(Beginning of EXTRACTED ENTRIES)
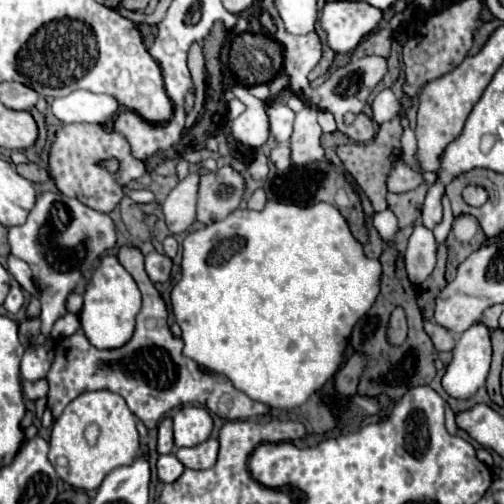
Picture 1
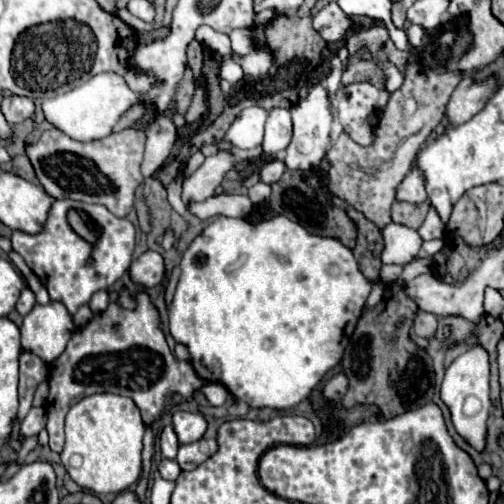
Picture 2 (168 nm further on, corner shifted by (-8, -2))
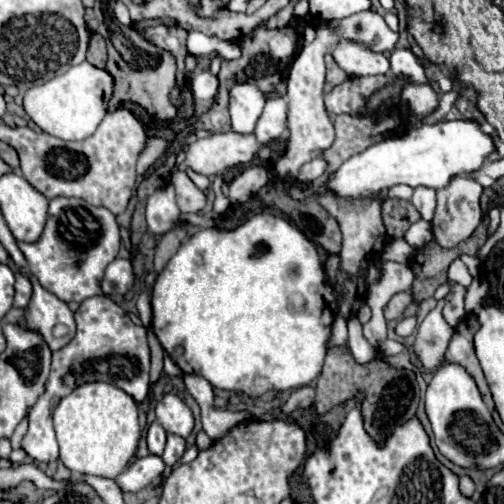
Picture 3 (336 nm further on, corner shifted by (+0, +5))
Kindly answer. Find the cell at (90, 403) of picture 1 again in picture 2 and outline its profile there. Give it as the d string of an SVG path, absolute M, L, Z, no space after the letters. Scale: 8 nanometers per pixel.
M114 393L88 395L70 407L66 415L66 445L60 453L68 475L94 493L120 493L130 489L142 473L144 423L130 397Z

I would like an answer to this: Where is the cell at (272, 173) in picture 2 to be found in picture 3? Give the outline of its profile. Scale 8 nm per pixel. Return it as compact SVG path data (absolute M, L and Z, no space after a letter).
M250 166L246 168L240 176L234 178L234 182L230 184L230 192L228 198L230 202L246 202L250 196L254 196L264 184L268 184L268 170L264 166Z

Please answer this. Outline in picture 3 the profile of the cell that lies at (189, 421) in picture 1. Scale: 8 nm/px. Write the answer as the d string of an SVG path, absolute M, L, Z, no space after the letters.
M166 394L156 404L156 418L168 434L176 434L186 438L194 428L192 410L174 394Z

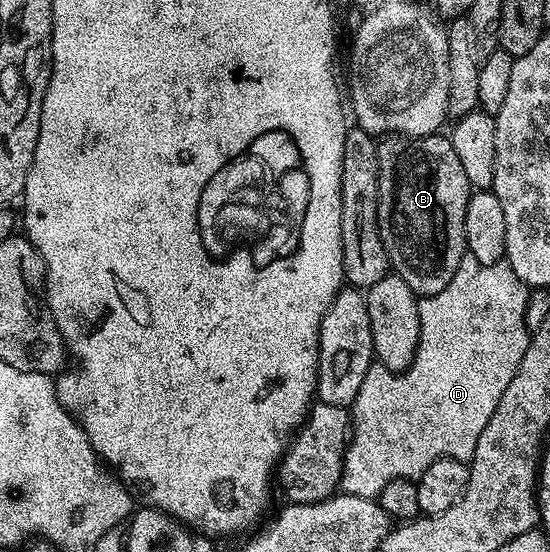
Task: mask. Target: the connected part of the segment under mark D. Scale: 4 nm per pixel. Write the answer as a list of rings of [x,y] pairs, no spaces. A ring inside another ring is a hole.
[[[466,256],[466,257],[464,257],[464,258],[462,258],[462,259],[461,259],[461,263],[460,263],[460,264],[459,264],[459,268],[455,268],[455,276],[451,276],[451,284],[447,284],[447,288],[443,288],[443,292],[439,292],[439,293],[438,293],[438,294],[430,294],[430,295],[428,295],[428,296],[425,296],[425,297],[422,297],[422,298],[421,298],[421,299],[420,299],[420,301],[418,301],[418,304],[417,304],[417,311],[418,311],[418,312],[419,312],[419,344],[418,344],[418,345],[417,345],[417,351],[416,351],[416,352],[415,352],[415,356],[414,356],[414,357],[413,357],[413,363],[412,363],[412,364],[410,364],[410,365],[409,365],[409,369],[408,369],[408,370],[406,370],[406,371],[404,371],[404,372],[394,372],[394,371],[391,371],[391,370],[388,370],[388,369],[387,369],[387,367],[385,367],[385,366],[383,366],[383,365],[380,365],[380,364],[375,364],[375,365],[373,365],[373,367],[371,367],[371,368],[370,368],[370,370],[369,370],[369,371],[368,371],[368,372],[367,372],[367,376],[363,376],[363,385],[362,385],[362,386],[361,386],[361,387],[359,387],[359,396],[355,396],[355,400],[354,400],[354,401],[353,401],[353,405],[352,405],[352,407],[351,407],[351,437],[350,437],[350,439],[349,439],[349,441],[348,441],[348,443],[347,443],[347,449],[346,449],[346,451],[345,451],[345,463],[344,463],[344,464],[343,464],[343,466],[342,466],[342,468],[341,468],[341,483],[340,483],[340,485],[339,485],[339,486],[340,486],[340,489],[341,489],[341,490],[342,490],[342,491],[344,491],[344,493],[347,493],[347,494],[358,494],[358,495],[359,495],[359,496],[363,496],[363,497],[364,497],[364,498],[372,498],[372,499],[376,499],[376,497],[377,497],[377,495],[378,495],[378,494],[381,494],[381,493],[382,493],[382,492],[383,492],[383,488],[384,488],[384,487],[385,487],[385,486],[386,486],[386,485],[387,485],[387,484],[391,484],[391,480],[395,480],[395,479],[396,479],[396,478],[408,478],[408,479],[410,479],[410,480],[416,480],[416,479],[418,479],[418,478],[420,478],[420,476],[421,476],[421,474],[422,474],[422,473],[423,473],[423,472],[427,472],[427,468],[428,468],[428,467],[429,467],[429,466],[430,466],[430,465],[431,465],[431,463],[432,463],[432,462],[433,462],[433,461],[435,461],[435,459],[437,459],[437,458],[454,458],[454,459],[455,459],[455,460],[459,460],[459,461],[460,461],[460,462],[464,462],[464,463],[466,463],[466,464],[468,464],[468,463],[470,463],[470,462],[472,462],[472,461],[473,461],[473,453],[474,453],[474,452],[475,452],[475,444],[479,444],[479,436],[480,436],[480,435],[481,435],[481,434],[482,434],[482,432],[483,432],[483,428],[487,428],[487,420],[491,420],[491,412],[495,412],[495,404],[499,404],[499,396],[503,396],[503,392],[507,392],[507,384],[511,384],[511,380],[512,380],[512,379],[513,379],[513,377],[514,377],[514,376],[515,376],[515,372],[516,372],[516,371],[517,371],[517,366],[518,366],[518,364],[519,364],[519,363],[521,363],[521,361],[522,361],[522,360],[523,360],[523,356],[524,356],[524,355],[525,355],[525,346],[524,346],[524,345],[521,345],[521,344],[525,344],[525,343],[528,343],[528,341],[529,341],[529,339],[530,339],[530,337],[531,337],[531,330],[530,330],[530,327],[528,327],[528,326],[526,326],[526,324],[525,324],[525,309],[526,309],[526,308],[527,308],[527,300],[528,300],[528,299],[529,299],[529,290],[528,290],[528,289],[527,289],[527,287],[526,287],[526,285],[525,285],[525,283],[523,283],[523,282],[521,282],[521,281],[520,281],[520,280],[519,280],[519,276],[515,276],[515,272],[514,272],[514,271],[513,271],[513,269],[511,269],[511,267],[509,267],[509,265],[507,265],[507,264],[506,264],[506,263],[505,263],[505,262],[504,262],[504,261],[499,261],[499,262],[496,262],[496,263],[495,263],[495,264],[491,264],[491,265],[490,265],[490,266],[479,266],[479,265],[477,265],[477,261],[475,261],[475,259],[474,259],[474,258],[470,258],[470,257],[468,257],[468,256]],[[508,338],[518,338],[518,340],[519,340],[519,341],[521,341],[521,344],[519,344],[519,346],[517,346],[517,347],[515,347],[515,348],[514,348],[514,350],[513,350],[513,351],[511,351],[511,352],[510,352],[510,354],[509,354],[509,359],[507,359],[507,360],[506,360],[506,362],[505,362],[505,358],[504,358],[504,354],[505,354],[505,350],[504,350],[504,346],[505,346],[505,341],[507,341],[507,340],[508,340]]]

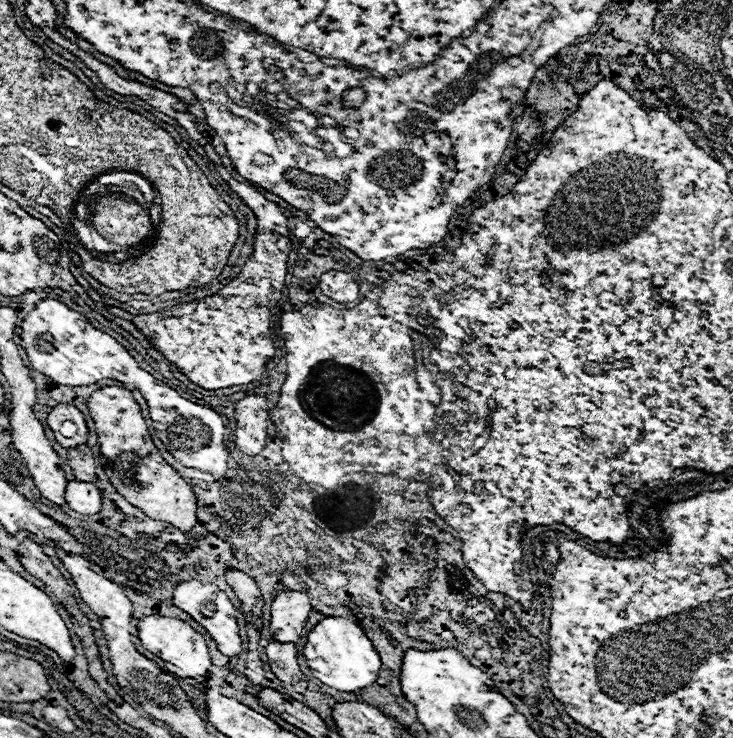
(End of EXTRACTED ENTRIES)
When a line in the material above holds the word "shifted", copy that line.

:: YOUR SOLUTION ::
Picture 2 (168 nm further on, corner shifted by (-8, -2))
Picture 3 (336 nm further on, corner shifted by (+0, +5))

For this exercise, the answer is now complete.